What you will do:
You are asked to filter the data below and copy every line holding "name".

---------- Dataset records ----------

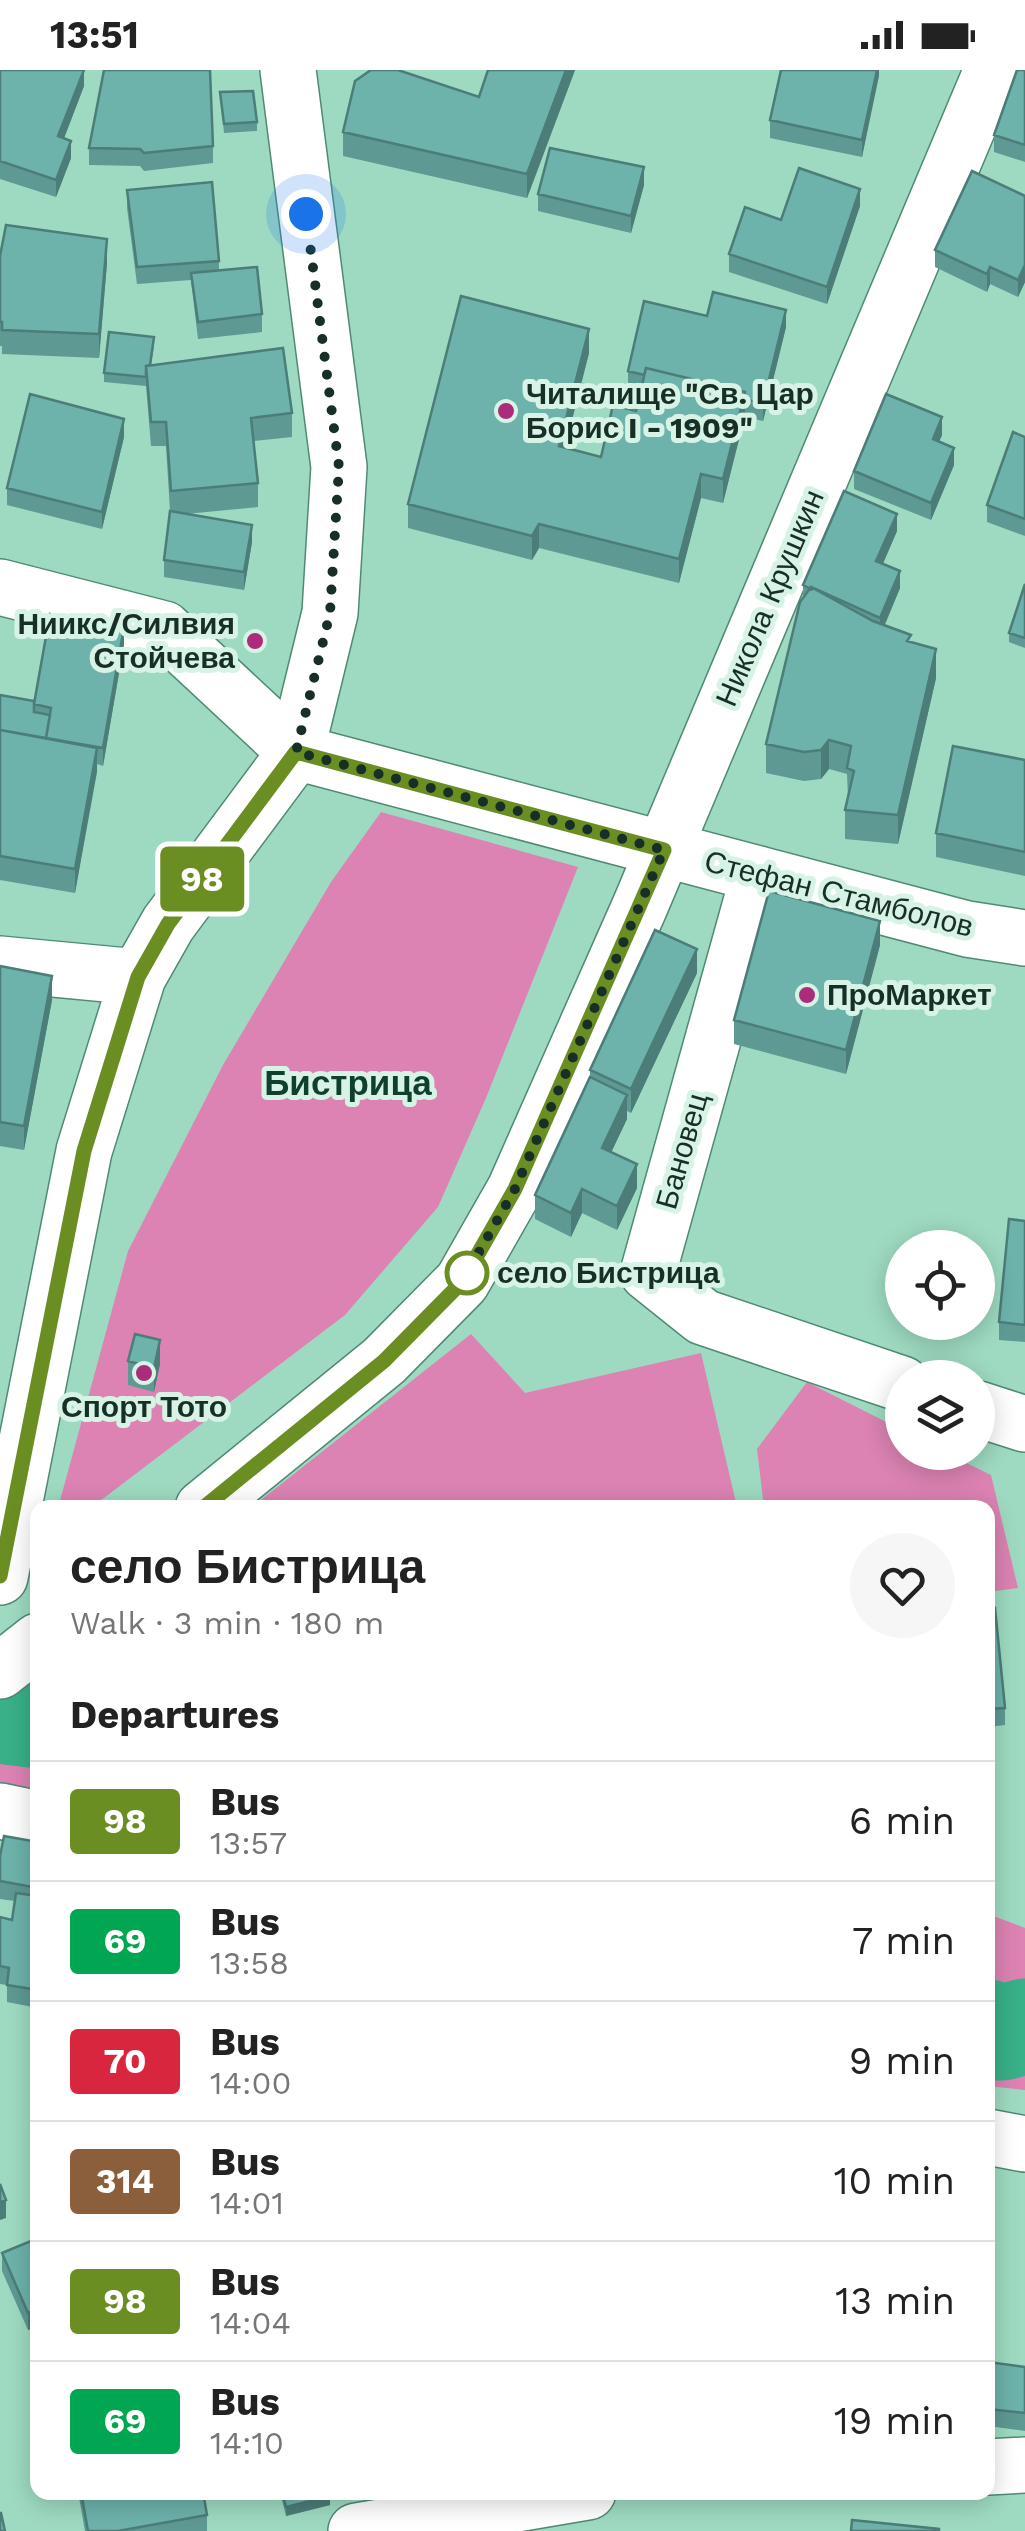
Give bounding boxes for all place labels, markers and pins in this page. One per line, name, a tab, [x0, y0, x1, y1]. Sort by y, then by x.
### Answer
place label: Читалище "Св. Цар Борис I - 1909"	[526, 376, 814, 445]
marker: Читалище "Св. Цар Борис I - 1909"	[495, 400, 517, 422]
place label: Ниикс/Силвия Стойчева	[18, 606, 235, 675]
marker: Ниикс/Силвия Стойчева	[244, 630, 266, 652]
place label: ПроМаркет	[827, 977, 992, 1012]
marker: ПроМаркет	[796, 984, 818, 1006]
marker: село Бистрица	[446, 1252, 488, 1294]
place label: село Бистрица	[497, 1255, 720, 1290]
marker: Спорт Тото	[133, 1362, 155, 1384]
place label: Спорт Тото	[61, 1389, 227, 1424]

----------
---------- Dataset records ----------

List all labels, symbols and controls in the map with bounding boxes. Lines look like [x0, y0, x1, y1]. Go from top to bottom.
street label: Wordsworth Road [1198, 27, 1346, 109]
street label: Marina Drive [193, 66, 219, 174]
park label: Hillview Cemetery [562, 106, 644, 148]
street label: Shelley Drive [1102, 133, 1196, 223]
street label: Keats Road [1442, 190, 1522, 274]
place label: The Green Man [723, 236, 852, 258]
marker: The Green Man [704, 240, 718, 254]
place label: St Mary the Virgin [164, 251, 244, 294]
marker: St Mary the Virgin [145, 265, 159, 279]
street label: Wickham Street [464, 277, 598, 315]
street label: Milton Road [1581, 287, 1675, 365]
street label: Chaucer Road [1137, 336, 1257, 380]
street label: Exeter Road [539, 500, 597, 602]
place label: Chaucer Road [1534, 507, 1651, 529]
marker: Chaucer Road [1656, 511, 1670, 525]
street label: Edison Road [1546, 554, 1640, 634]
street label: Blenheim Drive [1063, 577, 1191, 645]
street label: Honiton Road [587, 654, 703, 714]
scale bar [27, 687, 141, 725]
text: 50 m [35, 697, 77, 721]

----------
---------- Dataset records ----------

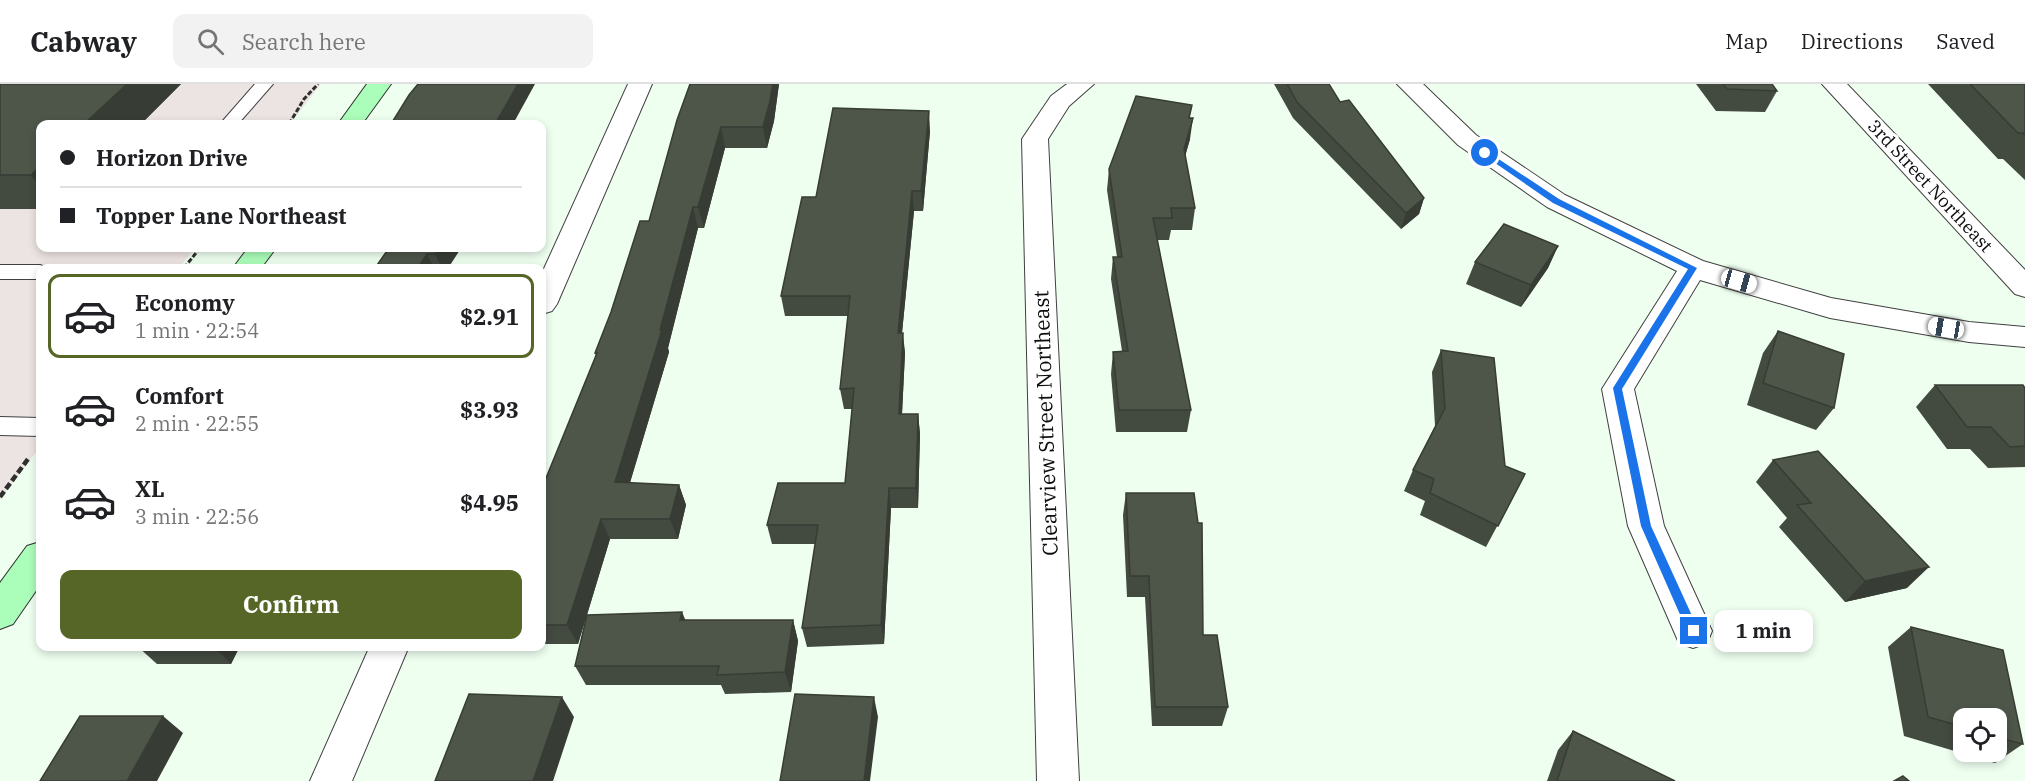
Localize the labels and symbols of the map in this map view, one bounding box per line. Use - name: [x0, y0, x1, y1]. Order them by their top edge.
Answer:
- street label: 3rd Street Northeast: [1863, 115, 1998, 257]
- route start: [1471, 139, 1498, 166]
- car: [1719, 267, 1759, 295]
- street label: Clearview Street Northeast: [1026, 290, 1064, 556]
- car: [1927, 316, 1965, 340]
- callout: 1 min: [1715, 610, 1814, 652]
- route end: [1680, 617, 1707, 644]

----------

Task result:
Give bounding boxes for all place labels, markers and pins in this page. One per line, name, a tab, [x0, y0, x1, y1]. Sort by y, then by x.
Localize the labels and symbols of the map in this map view, one bounding box per line. Use - name: [x0, y0, x1, y1]. Order them by their top edge.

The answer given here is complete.